North Korea will never Denuclearize Peacefully
Kim Jong-un’s North Korea is starving. His father’s North Korea was starving. And his grandfather’s North Korea was starving too. The United States has provided humanitarian aid to North Korea for decades. According to the Congressional Research Service, the U.S. gave $1.3 billion in direct aid to North Korea between 1995 and 2008. At varying intervals, based on the Kim Dynasty’s behavior, North Korea has received billions more in international assistance. Despite all of the humanitarian aid, nothing remarkable has changed in North Korea.

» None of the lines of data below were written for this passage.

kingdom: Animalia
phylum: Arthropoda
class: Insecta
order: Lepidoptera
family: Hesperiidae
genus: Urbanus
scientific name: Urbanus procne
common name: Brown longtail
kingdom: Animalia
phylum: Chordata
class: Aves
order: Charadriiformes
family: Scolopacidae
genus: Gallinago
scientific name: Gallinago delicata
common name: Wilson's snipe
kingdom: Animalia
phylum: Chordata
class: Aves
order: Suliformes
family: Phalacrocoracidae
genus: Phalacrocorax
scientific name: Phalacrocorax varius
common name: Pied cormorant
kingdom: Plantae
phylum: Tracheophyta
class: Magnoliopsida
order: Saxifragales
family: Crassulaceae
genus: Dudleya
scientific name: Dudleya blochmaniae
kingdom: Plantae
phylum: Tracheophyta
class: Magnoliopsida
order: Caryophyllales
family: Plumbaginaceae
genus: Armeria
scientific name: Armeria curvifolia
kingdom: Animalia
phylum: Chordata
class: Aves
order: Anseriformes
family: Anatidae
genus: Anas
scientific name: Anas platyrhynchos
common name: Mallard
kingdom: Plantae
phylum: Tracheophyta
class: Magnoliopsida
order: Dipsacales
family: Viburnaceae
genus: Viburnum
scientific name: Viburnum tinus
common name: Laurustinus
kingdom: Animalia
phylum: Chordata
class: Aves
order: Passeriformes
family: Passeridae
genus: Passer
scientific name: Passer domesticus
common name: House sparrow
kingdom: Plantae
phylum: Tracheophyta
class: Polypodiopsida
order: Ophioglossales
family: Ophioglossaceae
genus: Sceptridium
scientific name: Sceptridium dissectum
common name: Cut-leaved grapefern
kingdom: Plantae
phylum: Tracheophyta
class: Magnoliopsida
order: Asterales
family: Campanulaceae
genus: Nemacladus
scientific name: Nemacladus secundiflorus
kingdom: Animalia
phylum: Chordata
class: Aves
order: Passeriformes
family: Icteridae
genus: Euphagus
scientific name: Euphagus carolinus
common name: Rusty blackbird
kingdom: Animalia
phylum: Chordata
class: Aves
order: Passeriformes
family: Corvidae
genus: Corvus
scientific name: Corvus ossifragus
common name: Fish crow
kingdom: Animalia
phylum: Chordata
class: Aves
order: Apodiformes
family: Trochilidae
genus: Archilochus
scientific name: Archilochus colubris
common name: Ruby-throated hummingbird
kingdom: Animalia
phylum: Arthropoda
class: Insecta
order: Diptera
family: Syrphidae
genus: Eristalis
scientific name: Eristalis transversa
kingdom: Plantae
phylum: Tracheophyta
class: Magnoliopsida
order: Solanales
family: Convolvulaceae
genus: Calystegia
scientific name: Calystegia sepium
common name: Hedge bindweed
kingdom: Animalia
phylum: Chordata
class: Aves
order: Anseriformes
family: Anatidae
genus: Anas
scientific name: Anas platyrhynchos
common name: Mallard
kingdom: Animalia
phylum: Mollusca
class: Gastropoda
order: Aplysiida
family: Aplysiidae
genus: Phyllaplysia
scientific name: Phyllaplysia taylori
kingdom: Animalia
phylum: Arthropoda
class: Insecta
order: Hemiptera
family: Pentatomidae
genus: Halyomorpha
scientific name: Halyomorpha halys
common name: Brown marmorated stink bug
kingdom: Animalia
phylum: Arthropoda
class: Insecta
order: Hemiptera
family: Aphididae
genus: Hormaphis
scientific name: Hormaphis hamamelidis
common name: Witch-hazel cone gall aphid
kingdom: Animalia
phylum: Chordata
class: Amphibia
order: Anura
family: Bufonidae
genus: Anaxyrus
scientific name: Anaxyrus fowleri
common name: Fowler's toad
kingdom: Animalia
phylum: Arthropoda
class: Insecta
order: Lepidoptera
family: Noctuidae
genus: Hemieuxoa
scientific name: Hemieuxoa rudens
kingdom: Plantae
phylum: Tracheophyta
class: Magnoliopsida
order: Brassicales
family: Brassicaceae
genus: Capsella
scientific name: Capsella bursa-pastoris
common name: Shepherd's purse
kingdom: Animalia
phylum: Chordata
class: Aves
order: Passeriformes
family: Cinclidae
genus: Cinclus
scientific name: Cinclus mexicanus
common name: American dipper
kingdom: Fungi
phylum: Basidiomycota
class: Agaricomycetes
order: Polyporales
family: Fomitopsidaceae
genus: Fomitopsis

In February 2014, the Human Rights Council of the United Nations concluded what has widely been known around the world for decades; that North Korea is committing crimes against humanity on a daily basis. The Council highlights the violations as follows:
Report title: Report of the commission of inquiry on human rights in the Democratic People’s Republic of Korea.
A. Violations of the freedoms of thought, expression and religion
B. Discrimination
C. Violations of the freedom of movement and residence
D. Violations of the right to food and related aspects of the right to life
E. Arbitrary detention, torture, executions and prison camps
F. Abductions and enforced disappearances from other countries
The report summarized the daily atrocities in North Korea as follows:
These crimes against humanity entail extermination, murder, enslavement, torture, imprisonment, rape, forced abortions and other sexual violence, persecution on political, religious, racial and gender grounds, the forcible transfer of populations, the enforced disappearance of persons and the inhumane act of knowingly causing prolonged starvation. The commission further finds that crimes against humanity are ongoing in the Democratic People’s Republic of Korea because the policies, institutions and patterns of impunity that lie at their heart remain in place.
Given this laundry list of crimes against humanity, why would any country want to offer aid to North Korea? Paradoxically, it is the brutality and suffering of the North Korea people that compels the civilized world to provide humanitarian and financial assistance. There is always hope that such charity and compassion be received and appreciated enough to curtail the daily atrocities. Sadly, brutal dictators have proven to be brutal dictators over and over again. Three generations of Kim’s rule over North Korea make this point abundantly clear.
Since North Korea acceded to the nuclear Nonproliferation Treaty on December 12, 1985, over the next three and half decades this hermit kingdom has failed to comply with every agreement related to nuclear proliferation. On October 9, 2006, North Korea successfully conducted an underground nuclear test near the village of P’unggye.
North Korea has broken nuclear proliferation agreements with five U.S. Presidents. (Reagan, Bush, Clinton, Bush, Obama). President Trump is on a fool’s errand if he thinks he will not be number six. North Korea will never give up ALL of its nuclear weapons or its nuclear capacity. They will continue to make half-promises and take half-measures to gain access to humanitarian aid the United States dangles in the foolish hope that this time it will be different.
Military action will be required to eliminate nuclear weapons and capacity in North Korea. Regime change will be required. Millions of civilians and military personnel will most likely die in the effort. President Trump would be wise to recognize the historical evidence that clearly shows that North Korea is not an honest broker. If the United States refuses to ease sanctions and holds back on aid, Kim Jung-un will increase his missile and nuclear weapon testing – with the expectation that this will bring the United States back to another summit. Trump should ignore these overtures and make it clear that one rouge missile will end the July 27, 1953 armistice, and result in renewed military action against North Korea by the United States of America.